··· RECORD EXTRACTS

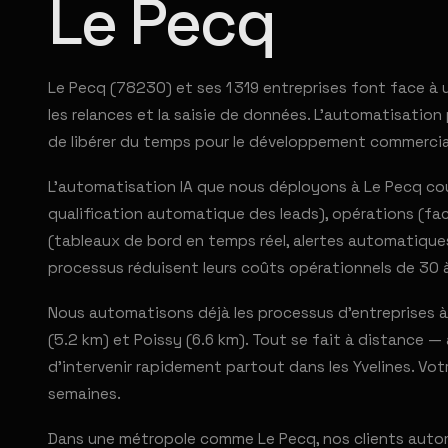
Le Pecq
Le Pecq (78230) et ses 1 319 entreprises font face à 
les relances et la saisie de données. L'automatisatio
de libérer du temps pour le développement commercia
L'automatisation IA que nous déployons à Le Pecq couv
qualification automatique des leads), opérations (fac
(tableaux de bord en temps réel, alertes automatiques
processus réduisent leurs coûts opérationnels de 30 
Nous automatisons déjà les processus d'entreprises à
(5.2 km) et Poissy (6.6 km). Tout se fait à distance —
d'intervenir rapidement partout dans les Yvelines. Vo
semaines.
Dans une métropole comme Le Pecq, nos clients automa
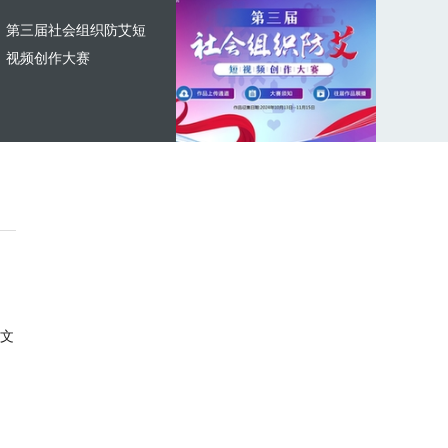
第三届社会组织防艾短
视频创作大赛
文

······

=== WHAT THIS TASK INVOLVES ===
Without reproducing any picture, repeat exactly the lines from the one containing "de libérer du" through the last line of the material above, both ends included.

=== EXERCISE RESPONSE ===
de libérer du temps pour le développement commercia
L'automatisation IA que nous déployons à Le Pecq couv
qualification automatique des leads), opérations (fac
(tableaux de bord en temps réel, alertes automatiques
processus réduisent leurs coûts opérationnels de 30 
Nous automatisons déjà les processus d'entreprises à
(5.2 km) et Poissy (6.6 km). Tout se fait à distance —
d'intervenir rapidement partout dans les Yvelines. Vo
semaines.
Dans une métropole comme Le Pecq, nos clients automa
第三届社会组织防艾短
视频创作大赛
文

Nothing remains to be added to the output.